Güleç’in hayatı, LÖSEV gönüllülerinin kendisini evde ziyaret etmesiyle değişti. Şimdi LÖSEV’in Gençlik Komitesi bünyesinde gönüllü olan Güleç, diğer gönüllülerle hastane ve ev ziyaretlerinde lösemili çocuklarla bir araya gelip, onlara kendi hikayesini anlatarak umut olmaya çalışıyor.
‘BAŞKA İYELİŞMİŞ ARKADAŞLARIM OLSUN İSTEDİM’
Güleç, 2019’da kemik iliği nakli ile hastalığı atlattığını; ancak tedavi sürecinin çok zorlu geçtiğini söyledi. İlk iyileşme sürecinin ardından eve çıktığında çok tedirgin olduğunu anlatan Güleç, “Sürekli tek başıma kalıyordum; çünkü enfeksiyon riski çok yüksekti ve vücudumun direnci çok azdı. Bağışıklık sistemim çok düşüktü. Ancak nakil olduktan, tamamen iyileştikten sonra da 2 sene boyunca ben sürekli içine kapanık bir şekilde bilgisayar oyunu oynadım, evden dışarı çıkmadım.
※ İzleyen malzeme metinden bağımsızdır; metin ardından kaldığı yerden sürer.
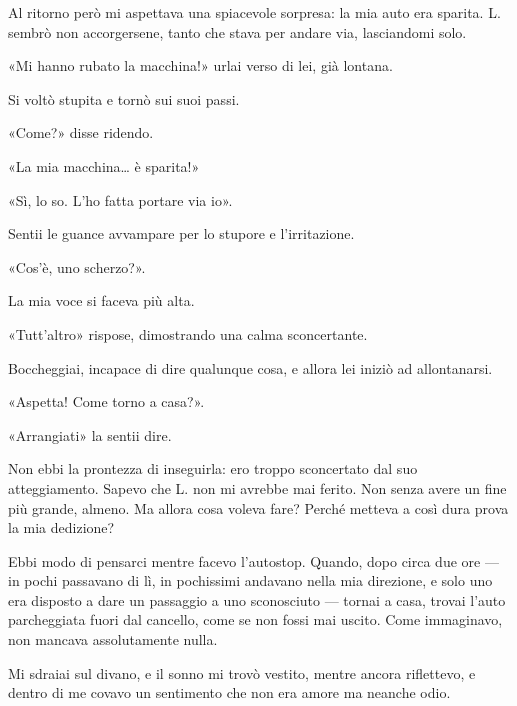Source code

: Al ritorno però mi aspettava una spiacevole sorpresa: la mia auto era sparita. L. sembrò non
accorgersene, tanto che stava per andare via, lasciandomi solo.

«Mi hanno rubato la macchina!» urlai verso di lei, già lontana.

Si voltò stupita e tornò sui suoi passi.

«Come?» disse ridendo.

«La mia macchina\dots{} è sparita!»

«Sì, lo so. L'ho fatta portare via io».

Sentii le guance avvampare per lo stupore e l'irritazione.

«Cos'è, uno scherzo?».

La mia voce si faceva più alta.

«Tutt'altro» rispose, dimostrando una calma sconcertante.

Boccheggiai, incapace di dire qualunque cosa, e allora lei iniziò ad allontanarsi.

«Aspetta! Come torno a casa?».

«Arrangiati» la sentii dire.

Non ebbi la prontezza di inseguirla: ero troppo sconcertato dal suo atteggiamento. Sapevo che L. non
mi avrebbe mai ferito. Non senza avere un fine più grande, almeno. Ma allora cosa voleva fare?
Perché metteva a così dura prova la mia dedizione?

Ebbi modo di pensarci mentre facevo l'autostop. Quando, dopo circa due ore --- in pochi passavano di
lì, in pochissimi andavano nella mia direzione, e solo uno era disposto a dare un passaggio a uno
sconosciuto --- tornai a casa, trovai l'auto parcheggiata fuori dal cancello, come se non fossi mai
uscito. Come immaginavo, non mancava assolutamente nulla.

Mi sdraiai sul divano, e il sonno mi trovò vestito, mentre ancora riflettevo, e dentro di me covavo
un sentimento che non era amore ma neanche odio.
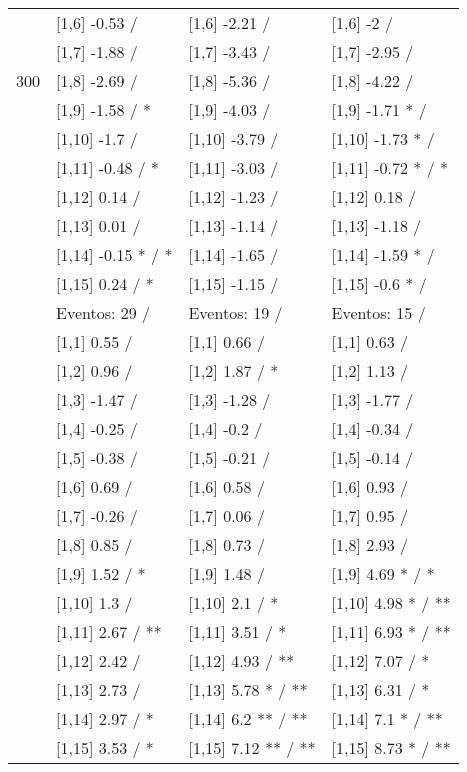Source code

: \begin{table}
\begin{tabular}[t]{llll}
 & {}[1,6] -0.53  / & {}[1,6] -2.21  / & {}[1,6] -2  /\\
 & {}[1,7] -1.88  / & {}[1,7] -3.43  / & {}[1,7] -2.95  /\\
300 & {}[1,8] -2.69  / & {}[1,8] -5.36  / & {}[1,8] -4.22  /\\
\addlinespace
 & {}[1,9] -1.58  / * & {}[1,9] -4.03  / & {}[1,9] -1.71 * /\\
 & {}[1,10] -1.7  / & {}[1,10] -3.79  / & {}[1,10] -1.73 * /\\
 & {}[1,11] -0.48  / * & {}[1,11] -3.03  / & {}[1,11] -0.72 * / *\\
 & {}[1,12] 0.14  / & {}[1,12] -1.23  / & {}[1,12] 0.18  /\\
 & {}[1,13] 0.01  / & {}[1,13] -1.14  / & {}[1,13] -1.18  /\\
\addlinespace
 & {}[1,14] -0.15 * / * & {}[1,14] -1.65  / & {}[1,14] -1.59 * /\\
 & {}[1,15] 0.24  / * & {}[1,15] -1.15  / & {}[1,15] -0.6 * /\\
 & Eventos:  29 / & Eventos:  19 / & Eventos:  15 /\\
 & {}[1,1] 0.55  / & {}[1,1] 0.66  / & {}[1,1] 0.63  /\\
 & {}[1,2] 0.96  / & {}[1,2] 1.87  / * & {}[1,2] 1.13  /\\
\addlinespace
 & {}[1,3] -1.47  / & {}[1,3] -1.28  / & {}[1,3] -1.77  /\\
 & {}[1,4] -0.25  / & {}[1,4] -0.2  / & {}[1,4] -0.34  /\\
 & {}[1,5] -0.38  / & {}[1,5] -0.21  / & {}[1,5] -0.14  /\\
 & {}[1,6] 0.69  / & {}[1,6] 0.58  / & {}[1,6] 0.93  /\\
 & {}[1,7] -0.26  / & {}[1,7] 0.06  / & {}[1,7] 0.95  /\\
\addlinespace
500 & {}[1,8] 0.85  / & {}[1,8] 0.73  / & {}[1,8] 2.93  /\\
 & {}[1,9] 1.52  / * & {}[1,9] 1.48  / & {}[1,9] 4.69 * / *\\
 & {}[1,10] 1.3  / & {}[1,10] 2.1  / * & {}[1,10] 4.98 * / **\\
 & {}[1,11] 2.67  / ** & {}[1,11] 3.51  / * & {}[1,11] 6.93 * / **\\
 & {}[1,12] 2.42  / & {}[1,12] 4.93  / ** & {}[1,12] 7.07  / *\\
\addlinespace
 & {}[1,13] 2.73  / & {}[1,13] 5.78 * / ** & {}[1,13] 6.31  / *\\
 & {}[1,14] 2.97  / * & {}[1,14] 6.2 ** / ** & {}[1,14] 7.1 * / **\\
 & {}[1,15] 3.53  / * & {}[1,15] 7.12 ** / ** & {}[1,15] 8.73 * / **\\
\bottomrule
\end{tabular}
\end{table}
Dışarıda hiç sosyal hayatım kalmamıştı. Hastalığın etkisi psikolojimi çok kötü etkiledi. Bir gün bana LÖSEV ev ziyareti düzenledi. Beni bir Bodrum kampına davet ettiler. İlk birkaç gün zorluk çektim; ama sonra ortama, o sıcaklığa alıştım. Çok güzel bir deneyim oldu. Sonra bana yaptıkları çalışmalardan bahsettiler ve hoşuma gitti. Dedim ki ‘ben iyileşmiş birisiyim, başka iyileşmiş arkadaşlarım olsun. Onlarla birlikte bu yolda ilerleyelim’ diye düşündüm” ifadelerini kullandı.
‘ONLARA UMUT OLMAYA ÇALIŞIYORUM’
Şimdi hastane ve ev ziyaretlerinde lösemili çocuklarla bir araya geldiğini belirten Güleç, “Onlara hediyeler götürüp, oyunlar oynuyoruz. Bazen de telefonla iletişim kuruyoruz onlarla. Onlara kendimden bahsediyorum; ‘biz de bu zorlu yoldan iyileştik, şu an sağlıklıyız, sizler de iyileşeceksiniz’ diyerek moral verip, umut olmaya çalışıyorum.
Konuştuğumuz çocuklar duygulanıyor, ‘gerçekten iyileşecek miyim’ diyor. Bu duyguyu size anlatamam. Hastalığa yakalandığımda okulum yarım kaldı. 2 sene evde eğitim gördüm. Liseyi o şekilde bitirdim. Okula gitmek istemiyordum, üniversite kazanmak istemiyordum. Ama hayatın öyle olmadığını öğrendim. Şu an üniversite okumam gerektiğini biliyorum. Hacettepe Üniversitesi’nde Sosyal Hizmetler Uzmanlığı okumak istiyorum” diye konuştu.